First of all, the usage of the two commodity are on the opposite end of the spectrum. Maize is a staple crop, necessary in many regional cuisine also used for livestock feed and bio-fuel. On the other hand, wine is consumed at a lesser extent and is considered as a luxury or enjoyment (although considered a necessity in Italy and several other countries).

Cost:

The usage of the commodity lead to the difference in cost and elasticity. Staples and biofuel need to be cheap to be viable and thus cost is an important consideration. In contrast, the preference and quality of wine plays a much bigger role than the actual price tag. This is where the trade agreement plays a significant role in promoting the trade of maize between the United States, Japan and Korea but a smaller element for wine trading.

Value added/preferences:

Finally, the variety and the value added of the commodity characterizes the trade. Japan can import maize from any country in the world to use for consumption, feed or to produce bio-fuel without any considerable change or impact because the value add of maize is small; simply put, the product can be easily substituted. On the other hand, wine is dominated by several producers such as France, Italy and a handful of new world wine producers. Which is not easily substituted given the preferences. This is the contributing reason to the high number of trading partners, interconnected clusters and reciprocal trading; since a single trading partner can not satisfy the preferences of the consumer and even the French would like to have Italian wine occasionally.

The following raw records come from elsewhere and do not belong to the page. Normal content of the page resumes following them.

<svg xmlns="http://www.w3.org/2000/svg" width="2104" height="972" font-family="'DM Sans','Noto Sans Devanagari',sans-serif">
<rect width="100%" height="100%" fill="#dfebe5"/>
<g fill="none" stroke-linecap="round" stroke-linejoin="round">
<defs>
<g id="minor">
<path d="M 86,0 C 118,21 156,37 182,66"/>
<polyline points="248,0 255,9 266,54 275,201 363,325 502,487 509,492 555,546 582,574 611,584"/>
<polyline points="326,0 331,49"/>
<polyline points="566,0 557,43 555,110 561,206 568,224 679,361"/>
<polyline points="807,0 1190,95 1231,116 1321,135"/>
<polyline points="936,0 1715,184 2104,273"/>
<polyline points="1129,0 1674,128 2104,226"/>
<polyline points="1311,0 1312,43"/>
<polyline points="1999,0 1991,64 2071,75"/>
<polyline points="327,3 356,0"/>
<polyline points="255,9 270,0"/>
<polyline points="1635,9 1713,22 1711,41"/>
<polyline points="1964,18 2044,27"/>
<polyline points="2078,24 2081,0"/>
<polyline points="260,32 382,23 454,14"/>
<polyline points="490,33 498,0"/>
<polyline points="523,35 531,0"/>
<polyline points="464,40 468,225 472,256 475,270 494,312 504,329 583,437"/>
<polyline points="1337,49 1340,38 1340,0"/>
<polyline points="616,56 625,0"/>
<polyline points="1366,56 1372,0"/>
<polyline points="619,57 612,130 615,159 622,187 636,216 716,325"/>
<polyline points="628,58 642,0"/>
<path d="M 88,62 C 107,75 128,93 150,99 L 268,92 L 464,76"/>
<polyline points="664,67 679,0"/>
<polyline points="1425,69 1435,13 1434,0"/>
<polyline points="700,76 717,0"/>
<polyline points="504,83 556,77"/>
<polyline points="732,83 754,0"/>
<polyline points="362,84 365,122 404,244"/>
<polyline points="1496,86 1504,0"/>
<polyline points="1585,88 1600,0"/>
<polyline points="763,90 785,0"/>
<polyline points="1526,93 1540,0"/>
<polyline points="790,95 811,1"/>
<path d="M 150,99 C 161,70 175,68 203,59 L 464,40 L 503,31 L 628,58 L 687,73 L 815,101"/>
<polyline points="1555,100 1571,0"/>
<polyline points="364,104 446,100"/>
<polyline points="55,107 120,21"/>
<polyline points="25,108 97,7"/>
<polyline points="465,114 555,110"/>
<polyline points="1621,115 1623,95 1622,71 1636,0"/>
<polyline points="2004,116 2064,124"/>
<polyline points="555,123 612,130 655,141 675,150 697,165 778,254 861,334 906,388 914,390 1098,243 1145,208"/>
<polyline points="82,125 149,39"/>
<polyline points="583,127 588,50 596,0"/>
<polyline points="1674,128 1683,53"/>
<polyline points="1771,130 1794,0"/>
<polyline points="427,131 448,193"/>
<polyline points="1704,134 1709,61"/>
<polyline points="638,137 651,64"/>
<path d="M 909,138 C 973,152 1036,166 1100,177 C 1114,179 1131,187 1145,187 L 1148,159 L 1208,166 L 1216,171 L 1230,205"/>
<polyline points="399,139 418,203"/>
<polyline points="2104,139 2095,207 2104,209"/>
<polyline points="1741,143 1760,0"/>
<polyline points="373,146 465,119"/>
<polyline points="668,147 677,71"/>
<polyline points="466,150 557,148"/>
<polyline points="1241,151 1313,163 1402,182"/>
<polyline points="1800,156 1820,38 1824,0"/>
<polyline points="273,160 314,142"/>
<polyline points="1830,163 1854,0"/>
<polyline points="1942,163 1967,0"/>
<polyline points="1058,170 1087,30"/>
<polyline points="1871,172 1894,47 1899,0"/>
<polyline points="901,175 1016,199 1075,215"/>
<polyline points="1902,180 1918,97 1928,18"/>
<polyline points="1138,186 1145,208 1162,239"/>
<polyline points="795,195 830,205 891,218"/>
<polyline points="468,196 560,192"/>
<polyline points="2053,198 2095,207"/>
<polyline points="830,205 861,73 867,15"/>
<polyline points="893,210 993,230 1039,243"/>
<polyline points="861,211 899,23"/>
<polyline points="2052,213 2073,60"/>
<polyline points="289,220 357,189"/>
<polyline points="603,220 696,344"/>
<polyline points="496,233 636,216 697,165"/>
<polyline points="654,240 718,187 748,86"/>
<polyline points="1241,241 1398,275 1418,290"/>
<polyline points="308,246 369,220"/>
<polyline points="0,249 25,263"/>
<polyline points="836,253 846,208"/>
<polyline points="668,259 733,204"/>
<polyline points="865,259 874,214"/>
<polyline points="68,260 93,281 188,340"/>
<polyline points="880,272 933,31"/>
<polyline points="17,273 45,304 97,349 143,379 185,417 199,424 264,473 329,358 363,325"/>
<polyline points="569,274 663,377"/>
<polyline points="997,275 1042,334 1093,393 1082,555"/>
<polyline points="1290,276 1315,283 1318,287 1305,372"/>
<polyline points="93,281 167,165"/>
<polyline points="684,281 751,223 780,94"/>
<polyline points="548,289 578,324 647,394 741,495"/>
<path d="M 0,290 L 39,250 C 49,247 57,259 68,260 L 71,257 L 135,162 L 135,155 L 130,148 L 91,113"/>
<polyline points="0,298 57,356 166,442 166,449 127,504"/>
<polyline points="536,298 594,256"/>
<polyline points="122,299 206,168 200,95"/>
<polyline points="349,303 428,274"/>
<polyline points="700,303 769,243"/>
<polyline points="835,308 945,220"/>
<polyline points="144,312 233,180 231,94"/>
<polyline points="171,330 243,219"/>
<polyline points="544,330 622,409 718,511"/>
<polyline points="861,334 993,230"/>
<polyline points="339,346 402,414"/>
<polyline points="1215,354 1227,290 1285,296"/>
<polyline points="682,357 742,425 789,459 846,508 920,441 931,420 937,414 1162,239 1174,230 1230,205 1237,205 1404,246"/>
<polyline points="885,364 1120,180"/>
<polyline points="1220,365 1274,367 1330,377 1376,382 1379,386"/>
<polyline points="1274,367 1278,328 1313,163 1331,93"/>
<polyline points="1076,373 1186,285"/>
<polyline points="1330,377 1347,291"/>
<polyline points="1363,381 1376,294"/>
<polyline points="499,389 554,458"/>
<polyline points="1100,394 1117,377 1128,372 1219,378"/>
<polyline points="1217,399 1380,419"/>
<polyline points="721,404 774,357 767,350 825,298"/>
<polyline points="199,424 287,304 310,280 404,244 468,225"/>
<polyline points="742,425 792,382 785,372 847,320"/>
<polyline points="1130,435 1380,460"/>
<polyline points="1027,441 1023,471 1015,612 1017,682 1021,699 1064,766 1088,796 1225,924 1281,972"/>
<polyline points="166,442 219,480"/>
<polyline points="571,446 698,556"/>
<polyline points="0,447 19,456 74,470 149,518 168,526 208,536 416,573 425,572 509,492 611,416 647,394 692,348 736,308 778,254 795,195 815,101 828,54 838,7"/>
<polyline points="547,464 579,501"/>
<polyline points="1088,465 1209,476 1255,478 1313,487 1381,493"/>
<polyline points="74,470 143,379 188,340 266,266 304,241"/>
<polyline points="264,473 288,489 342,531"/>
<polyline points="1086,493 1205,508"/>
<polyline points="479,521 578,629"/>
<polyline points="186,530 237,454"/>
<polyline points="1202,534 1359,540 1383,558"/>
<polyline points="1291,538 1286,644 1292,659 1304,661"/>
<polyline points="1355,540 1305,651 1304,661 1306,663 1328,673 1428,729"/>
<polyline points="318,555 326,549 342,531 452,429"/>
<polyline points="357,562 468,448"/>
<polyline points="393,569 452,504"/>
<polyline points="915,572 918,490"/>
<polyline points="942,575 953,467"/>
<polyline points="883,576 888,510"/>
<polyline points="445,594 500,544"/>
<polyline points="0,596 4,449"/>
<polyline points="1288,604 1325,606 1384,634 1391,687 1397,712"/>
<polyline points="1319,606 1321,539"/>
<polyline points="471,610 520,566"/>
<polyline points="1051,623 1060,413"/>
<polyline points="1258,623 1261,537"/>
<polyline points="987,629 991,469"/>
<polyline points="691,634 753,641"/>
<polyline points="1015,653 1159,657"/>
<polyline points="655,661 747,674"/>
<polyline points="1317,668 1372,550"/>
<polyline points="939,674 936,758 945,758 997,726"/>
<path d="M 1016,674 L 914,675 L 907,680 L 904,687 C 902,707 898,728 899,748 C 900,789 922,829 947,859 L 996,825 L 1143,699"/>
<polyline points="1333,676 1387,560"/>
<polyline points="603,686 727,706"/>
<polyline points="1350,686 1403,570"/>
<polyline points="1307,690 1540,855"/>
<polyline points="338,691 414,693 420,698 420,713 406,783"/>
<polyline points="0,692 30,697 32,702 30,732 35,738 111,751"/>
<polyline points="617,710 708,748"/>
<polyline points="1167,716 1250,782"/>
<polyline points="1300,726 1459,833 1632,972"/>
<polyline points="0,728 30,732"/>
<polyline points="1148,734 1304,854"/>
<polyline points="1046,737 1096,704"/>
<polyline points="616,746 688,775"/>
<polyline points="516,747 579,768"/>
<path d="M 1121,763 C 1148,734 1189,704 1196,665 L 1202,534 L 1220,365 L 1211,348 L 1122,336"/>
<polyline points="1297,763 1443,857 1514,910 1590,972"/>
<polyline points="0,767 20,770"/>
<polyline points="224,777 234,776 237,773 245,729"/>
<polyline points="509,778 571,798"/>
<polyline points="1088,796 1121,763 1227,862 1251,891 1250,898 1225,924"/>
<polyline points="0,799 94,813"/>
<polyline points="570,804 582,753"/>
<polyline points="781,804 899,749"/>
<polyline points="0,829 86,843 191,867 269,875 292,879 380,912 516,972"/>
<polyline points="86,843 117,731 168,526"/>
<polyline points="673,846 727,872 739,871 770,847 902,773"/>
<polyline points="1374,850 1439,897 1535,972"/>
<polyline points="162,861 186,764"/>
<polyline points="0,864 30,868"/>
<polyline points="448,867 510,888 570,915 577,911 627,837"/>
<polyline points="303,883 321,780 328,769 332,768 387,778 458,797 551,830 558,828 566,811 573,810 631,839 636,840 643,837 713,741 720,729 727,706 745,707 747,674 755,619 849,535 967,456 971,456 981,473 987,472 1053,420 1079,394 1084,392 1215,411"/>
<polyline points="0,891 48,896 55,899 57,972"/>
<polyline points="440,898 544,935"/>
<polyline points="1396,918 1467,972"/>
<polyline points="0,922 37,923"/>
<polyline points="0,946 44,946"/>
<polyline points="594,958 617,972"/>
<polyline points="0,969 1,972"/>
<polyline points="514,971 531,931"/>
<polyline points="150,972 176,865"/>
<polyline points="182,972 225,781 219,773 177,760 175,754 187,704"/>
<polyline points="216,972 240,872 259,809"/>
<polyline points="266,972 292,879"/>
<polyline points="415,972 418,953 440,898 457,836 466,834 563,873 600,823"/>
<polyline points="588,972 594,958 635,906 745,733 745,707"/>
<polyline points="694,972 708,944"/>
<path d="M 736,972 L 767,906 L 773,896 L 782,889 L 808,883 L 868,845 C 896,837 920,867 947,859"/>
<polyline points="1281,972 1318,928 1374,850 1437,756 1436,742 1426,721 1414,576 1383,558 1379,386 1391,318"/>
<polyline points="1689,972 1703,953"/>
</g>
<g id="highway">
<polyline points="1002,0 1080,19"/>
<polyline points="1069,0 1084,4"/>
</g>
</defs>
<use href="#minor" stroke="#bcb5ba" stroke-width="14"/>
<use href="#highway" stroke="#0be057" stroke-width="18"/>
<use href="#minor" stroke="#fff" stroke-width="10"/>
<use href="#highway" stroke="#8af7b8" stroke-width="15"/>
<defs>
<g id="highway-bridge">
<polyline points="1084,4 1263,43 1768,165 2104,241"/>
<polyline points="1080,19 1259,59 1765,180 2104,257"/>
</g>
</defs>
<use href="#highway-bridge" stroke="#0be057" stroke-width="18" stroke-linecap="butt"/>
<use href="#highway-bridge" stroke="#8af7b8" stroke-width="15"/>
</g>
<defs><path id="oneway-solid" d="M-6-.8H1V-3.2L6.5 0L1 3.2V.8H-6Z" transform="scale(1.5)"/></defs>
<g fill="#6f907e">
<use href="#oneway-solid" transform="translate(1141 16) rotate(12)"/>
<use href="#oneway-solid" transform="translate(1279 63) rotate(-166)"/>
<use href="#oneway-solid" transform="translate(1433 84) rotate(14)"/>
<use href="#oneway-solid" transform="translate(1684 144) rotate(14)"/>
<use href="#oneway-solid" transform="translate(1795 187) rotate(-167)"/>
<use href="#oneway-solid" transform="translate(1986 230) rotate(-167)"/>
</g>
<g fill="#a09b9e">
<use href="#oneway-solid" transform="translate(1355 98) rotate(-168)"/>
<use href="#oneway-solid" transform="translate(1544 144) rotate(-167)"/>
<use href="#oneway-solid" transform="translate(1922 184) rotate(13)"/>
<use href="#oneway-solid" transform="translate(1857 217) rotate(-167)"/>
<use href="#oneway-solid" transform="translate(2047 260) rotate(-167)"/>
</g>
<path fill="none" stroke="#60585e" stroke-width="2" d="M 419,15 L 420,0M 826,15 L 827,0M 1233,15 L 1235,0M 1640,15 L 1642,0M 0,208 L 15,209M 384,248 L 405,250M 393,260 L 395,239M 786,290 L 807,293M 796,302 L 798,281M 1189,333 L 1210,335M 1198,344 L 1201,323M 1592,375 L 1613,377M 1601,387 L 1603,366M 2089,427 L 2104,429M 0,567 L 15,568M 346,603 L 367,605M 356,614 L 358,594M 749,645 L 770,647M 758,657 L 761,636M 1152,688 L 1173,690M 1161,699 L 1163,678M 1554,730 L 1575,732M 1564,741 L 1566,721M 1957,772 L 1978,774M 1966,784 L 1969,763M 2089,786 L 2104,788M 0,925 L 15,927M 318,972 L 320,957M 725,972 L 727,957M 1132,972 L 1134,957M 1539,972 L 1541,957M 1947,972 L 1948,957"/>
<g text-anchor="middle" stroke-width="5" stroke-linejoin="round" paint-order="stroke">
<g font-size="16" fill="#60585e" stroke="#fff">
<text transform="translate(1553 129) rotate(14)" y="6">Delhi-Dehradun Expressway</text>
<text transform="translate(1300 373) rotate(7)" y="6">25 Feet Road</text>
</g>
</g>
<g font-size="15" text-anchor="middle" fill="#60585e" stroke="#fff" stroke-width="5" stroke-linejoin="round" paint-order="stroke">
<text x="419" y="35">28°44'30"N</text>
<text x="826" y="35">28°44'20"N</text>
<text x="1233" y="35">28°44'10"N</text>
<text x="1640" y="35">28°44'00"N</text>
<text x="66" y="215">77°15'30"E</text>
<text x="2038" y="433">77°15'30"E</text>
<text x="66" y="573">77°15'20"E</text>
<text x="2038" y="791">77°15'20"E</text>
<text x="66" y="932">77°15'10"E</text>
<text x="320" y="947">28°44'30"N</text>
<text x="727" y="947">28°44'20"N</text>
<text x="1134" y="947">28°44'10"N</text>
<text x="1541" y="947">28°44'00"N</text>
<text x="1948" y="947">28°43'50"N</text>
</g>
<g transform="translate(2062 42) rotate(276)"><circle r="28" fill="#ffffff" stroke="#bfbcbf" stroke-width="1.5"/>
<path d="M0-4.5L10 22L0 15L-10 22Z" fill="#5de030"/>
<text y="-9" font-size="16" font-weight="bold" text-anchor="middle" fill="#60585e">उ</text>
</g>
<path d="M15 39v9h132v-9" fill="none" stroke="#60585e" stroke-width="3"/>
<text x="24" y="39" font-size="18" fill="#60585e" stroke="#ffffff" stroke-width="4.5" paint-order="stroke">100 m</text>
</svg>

This example illustrate how a simple network diagram can reveal a lot of interesting insight compare to analyzing just the quantity and value of trade, it also supports my view on how important exploratory analysis is.


## Download the data
wine.df = read.csv("https://dl.dropbox.com/u/18161931/wine_trade.csv", header = TRUE,
    stringsAsFactors = FALSE)

## Take only the trade
wineEx.df = subset(wine.df,subset = type == "Export",
    c("reporting_country", "partner_country", "Wine"))

## Sort the data and take only the top 80% of the trade
wineEx.df = arrange(wineEx.df, desc(Wine))
wineEx.df$sWine = scale(wineEx.df$Wine, center = FALSE)
wineEx.df$cs = cumsum(wineEx.df$Wine)
wineEx.df[wineEx.df[, 1] == "China, Hong Kong SAR ", 1] = "China, Hong Kong SAR"
wineFinal.df = subset(wineEx.df, cs < tail(wineEx.df$cs, 1) * 0.8)

## Set edge and arrow size
wineFinal.df$edgeSize = with(wineFinal.df, Wine/sum(Wine))
wineFinal.df$arrowSize = ifelse(wineFinal.df$edgeSize * 30 < 0.5 , 0.5,
    wineFinal.df$edgeSize * 15)

## Create the network and plot
wine.net = network(wineFinal.df[, 1:2])
plot(wine.net, displaylabels = TRUE, label.col = "steelblue",
     edge.lwd = c(wineFinal.df$edgeSize) * 100,
     arrowhead.cex = c(wineFinal.df$arrowSize),
     label.cex = 0.5, vertex.border = "white",
     vertex.col = "skyblue", edge.col = rgb(0, 0, 0, alpha = 0.5))